**Exercise goal:**
All of the entries below must be copied out exactly.

**Given data:**
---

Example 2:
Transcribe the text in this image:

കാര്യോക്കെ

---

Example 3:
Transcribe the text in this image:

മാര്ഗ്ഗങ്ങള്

**Your response:**
---

Example 2:
Transcribe the text in this image:

കാര്യോക്കെ

---

Example 3:
Transcribe the text in this image:

മാര്ഗ്ഗങ്ങള്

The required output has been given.